Anyway, it's the weekend of the last confirmation class of which you attend as a confirmant. (Cue tissues and all that..)
Hopefully, everyone feels the want and need to get confirmed and all that..
Regarding the whole O'level chinese thingy, apparently, parents JUST found out about it.. (Man, they're fast!) But I say, WHO really would be mugging CHINESE on a Sunday night? Tell me your name and I'll scoff at your face. You won't be mugging, you'll be soaking up the last hours of what would end an otherwise ordinary weekend.
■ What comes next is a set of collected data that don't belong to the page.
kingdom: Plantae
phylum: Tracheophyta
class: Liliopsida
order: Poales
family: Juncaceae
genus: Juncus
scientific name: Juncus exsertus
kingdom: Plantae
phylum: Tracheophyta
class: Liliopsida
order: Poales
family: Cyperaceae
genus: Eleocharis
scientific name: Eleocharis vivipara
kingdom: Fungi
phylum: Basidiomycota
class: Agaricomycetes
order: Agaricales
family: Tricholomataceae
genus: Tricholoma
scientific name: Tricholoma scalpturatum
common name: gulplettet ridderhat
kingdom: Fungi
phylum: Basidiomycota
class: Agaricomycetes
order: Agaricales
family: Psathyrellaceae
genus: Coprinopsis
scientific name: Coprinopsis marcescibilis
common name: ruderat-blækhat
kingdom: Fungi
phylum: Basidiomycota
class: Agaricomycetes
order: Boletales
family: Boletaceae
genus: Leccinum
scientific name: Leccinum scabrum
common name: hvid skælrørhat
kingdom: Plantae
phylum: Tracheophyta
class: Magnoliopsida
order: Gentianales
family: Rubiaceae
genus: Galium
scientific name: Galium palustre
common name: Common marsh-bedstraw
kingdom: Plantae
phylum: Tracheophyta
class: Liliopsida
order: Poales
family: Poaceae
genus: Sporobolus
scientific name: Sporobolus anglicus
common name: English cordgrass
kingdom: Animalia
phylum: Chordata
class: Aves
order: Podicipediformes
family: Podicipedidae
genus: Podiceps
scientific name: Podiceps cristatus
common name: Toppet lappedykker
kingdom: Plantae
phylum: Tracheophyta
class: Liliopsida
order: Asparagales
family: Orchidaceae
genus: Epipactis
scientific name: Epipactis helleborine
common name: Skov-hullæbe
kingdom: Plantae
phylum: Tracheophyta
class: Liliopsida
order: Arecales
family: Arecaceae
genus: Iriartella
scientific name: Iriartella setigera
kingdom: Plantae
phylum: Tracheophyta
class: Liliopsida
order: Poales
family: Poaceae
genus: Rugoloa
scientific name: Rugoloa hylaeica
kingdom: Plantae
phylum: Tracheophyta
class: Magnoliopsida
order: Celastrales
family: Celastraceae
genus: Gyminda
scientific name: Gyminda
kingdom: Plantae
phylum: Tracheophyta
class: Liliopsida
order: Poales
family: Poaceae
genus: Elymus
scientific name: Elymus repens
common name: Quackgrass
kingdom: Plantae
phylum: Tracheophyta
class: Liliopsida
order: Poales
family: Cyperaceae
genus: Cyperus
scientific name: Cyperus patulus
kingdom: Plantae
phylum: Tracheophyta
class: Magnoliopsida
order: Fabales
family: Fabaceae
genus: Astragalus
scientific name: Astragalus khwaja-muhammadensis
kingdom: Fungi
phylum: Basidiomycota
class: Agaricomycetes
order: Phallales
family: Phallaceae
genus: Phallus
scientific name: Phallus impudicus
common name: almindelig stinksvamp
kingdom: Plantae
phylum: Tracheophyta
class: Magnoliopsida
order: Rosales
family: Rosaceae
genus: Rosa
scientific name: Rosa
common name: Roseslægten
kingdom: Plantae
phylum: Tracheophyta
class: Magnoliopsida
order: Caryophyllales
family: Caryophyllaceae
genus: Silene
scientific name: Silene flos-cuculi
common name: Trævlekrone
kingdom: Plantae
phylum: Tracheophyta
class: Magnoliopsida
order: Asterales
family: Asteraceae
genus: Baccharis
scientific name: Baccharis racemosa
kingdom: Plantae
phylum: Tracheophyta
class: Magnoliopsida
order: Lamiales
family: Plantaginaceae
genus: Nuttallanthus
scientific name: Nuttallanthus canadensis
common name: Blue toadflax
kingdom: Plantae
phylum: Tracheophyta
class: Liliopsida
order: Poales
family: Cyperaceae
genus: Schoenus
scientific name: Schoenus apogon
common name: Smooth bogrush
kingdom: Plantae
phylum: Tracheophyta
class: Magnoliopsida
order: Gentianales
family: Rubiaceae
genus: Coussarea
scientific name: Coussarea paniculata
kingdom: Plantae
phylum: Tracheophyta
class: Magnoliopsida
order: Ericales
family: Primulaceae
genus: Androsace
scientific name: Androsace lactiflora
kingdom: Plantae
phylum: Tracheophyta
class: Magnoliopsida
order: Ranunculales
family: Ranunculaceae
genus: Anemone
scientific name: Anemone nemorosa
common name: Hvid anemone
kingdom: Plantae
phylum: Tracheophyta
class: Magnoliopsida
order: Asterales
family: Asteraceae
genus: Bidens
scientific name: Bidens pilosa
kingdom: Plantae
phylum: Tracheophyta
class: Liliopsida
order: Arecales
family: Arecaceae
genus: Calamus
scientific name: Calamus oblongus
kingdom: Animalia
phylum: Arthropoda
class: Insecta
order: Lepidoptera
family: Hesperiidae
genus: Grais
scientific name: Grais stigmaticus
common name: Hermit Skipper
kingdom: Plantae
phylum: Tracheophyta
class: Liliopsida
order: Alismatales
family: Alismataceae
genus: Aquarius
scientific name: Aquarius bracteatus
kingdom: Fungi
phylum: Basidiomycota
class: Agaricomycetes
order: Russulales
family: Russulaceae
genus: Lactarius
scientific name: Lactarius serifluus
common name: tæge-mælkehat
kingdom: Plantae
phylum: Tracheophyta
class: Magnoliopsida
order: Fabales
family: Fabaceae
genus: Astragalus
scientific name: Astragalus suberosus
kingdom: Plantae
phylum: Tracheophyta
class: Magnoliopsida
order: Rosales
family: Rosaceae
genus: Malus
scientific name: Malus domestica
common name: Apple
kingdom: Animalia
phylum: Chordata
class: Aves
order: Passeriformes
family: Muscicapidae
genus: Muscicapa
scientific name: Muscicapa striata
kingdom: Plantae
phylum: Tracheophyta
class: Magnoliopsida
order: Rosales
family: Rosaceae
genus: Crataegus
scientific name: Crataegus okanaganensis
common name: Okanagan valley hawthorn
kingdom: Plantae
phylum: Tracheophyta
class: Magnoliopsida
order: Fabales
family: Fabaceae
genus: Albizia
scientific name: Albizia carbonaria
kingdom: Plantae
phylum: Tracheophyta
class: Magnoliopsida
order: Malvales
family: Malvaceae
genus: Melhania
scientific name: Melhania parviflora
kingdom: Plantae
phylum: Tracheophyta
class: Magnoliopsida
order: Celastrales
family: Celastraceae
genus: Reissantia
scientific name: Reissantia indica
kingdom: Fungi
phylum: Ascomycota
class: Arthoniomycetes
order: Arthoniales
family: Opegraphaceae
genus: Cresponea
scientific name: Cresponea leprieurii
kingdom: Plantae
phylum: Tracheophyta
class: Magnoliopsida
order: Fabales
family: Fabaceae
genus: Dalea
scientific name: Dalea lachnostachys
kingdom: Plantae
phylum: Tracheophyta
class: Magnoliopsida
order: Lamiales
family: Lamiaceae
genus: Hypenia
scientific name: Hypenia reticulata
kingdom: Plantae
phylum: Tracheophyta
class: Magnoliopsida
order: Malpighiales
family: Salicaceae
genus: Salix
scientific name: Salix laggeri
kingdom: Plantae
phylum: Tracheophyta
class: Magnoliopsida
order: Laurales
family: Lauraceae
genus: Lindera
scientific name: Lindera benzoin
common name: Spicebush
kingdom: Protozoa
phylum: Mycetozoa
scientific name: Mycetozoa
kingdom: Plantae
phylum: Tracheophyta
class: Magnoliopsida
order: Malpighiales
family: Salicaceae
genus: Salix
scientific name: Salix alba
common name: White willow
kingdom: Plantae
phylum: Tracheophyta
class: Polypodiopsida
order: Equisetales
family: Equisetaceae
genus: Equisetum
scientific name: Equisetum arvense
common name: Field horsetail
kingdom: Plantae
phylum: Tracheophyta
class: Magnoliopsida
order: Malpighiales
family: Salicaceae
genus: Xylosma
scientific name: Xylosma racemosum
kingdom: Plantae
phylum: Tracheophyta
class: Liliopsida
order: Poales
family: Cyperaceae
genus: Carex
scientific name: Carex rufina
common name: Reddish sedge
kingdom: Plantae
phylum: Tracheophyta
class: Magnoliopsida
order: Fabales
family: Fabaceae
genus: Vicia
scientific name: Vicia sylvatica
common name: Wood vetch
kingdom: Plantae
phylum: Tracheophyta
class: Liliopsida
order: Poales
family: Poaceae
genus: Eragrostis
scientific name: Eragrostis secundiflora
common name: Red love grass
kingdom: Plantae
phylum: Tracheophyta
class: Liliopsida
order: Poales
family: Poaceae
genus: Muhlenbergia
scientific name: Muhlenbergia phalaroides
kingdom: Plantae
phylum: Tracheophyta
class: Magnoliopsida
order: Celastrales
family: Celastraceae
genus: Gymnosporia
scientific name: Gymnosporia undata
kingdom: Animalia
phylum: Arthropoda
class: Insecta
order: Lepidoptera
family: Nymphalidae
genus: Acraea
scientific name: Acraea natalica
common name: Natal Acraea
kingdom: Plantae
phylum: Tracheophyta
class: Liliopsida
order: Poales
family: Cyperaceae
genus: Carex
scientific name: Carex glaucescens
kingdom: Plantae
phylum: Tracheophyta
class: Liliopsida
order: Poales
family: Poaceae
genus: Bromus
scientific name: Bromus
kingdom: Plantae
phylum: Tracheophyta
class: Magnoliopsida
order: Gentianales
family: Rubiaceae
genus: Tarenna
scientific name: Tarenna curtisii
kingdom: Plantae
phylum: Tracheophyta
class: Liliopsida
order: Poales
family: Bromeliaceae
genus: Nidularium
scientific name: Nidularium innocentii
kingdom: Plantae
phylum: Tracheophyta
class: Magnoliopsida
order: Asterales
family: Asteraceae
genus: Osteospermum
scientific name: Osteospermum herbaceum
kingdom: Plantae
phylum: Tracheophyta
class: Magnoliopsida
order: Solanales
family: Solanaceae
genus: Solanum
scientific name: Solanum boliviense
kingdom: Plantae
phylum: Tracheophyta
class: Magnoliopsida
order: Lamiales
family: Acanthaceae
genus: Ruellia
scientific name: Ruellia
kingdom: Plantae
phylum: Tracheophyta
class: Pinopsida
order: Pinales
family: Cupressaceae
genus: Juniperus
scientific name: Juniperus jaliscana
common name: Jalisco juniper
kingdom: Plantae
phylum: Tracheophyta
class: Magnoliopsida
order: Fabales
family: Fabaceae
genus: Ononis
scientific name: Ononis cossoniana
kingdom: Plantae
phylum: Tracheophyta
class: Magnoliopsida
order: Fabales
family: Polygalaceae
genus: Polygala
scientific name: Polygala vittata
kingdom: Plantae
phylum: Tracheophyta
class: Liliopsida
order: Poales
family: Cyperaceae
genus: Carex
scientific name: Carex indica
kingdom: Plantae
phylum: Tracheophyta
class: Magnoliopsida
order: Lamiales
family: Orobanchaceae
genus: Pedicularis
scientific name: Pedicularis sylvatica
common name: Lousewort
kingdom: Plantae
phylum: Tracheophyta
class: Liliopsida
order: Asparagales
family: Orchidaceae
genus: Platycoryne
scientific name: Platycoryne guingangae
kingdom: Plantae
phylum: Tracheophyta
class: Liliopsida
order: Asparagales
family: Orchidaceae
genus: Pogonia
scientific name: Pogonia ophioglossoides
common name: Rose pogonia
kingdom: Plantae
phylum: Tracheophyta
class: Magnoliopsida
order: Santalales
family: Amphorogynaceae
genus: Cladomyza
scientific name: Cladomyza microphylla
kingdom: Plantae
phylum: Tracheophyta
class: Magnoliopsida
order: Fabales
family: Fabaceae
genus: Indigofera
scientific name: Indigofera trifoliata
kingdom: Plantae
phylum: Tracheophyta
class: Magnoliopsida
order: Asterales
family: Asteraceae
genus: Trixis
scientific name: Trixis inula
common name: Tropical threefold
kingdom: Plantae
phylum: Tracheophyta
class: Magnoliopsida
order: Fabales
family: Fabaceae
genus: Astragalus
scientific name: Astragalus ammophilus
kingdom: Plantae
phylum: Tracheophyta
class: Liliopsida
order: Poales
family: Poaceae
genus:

Those hours could be spent laughing and rejoicing in the knowledge that you have finally become an 'official' member of His church. Ready to grasp the strips and pieces of wisdom he has imparted to you so you can have a further understanding of what he truly is about. Have the courage to speak out, be fillial always, love and fear him, acknowledging him as our true God and.. well, counsel people, I guess. Haha.
Right... anyway, I really hope that as one class, we leave a legacy behind that remains unforgettable. (Actually, I'm sure we already did.)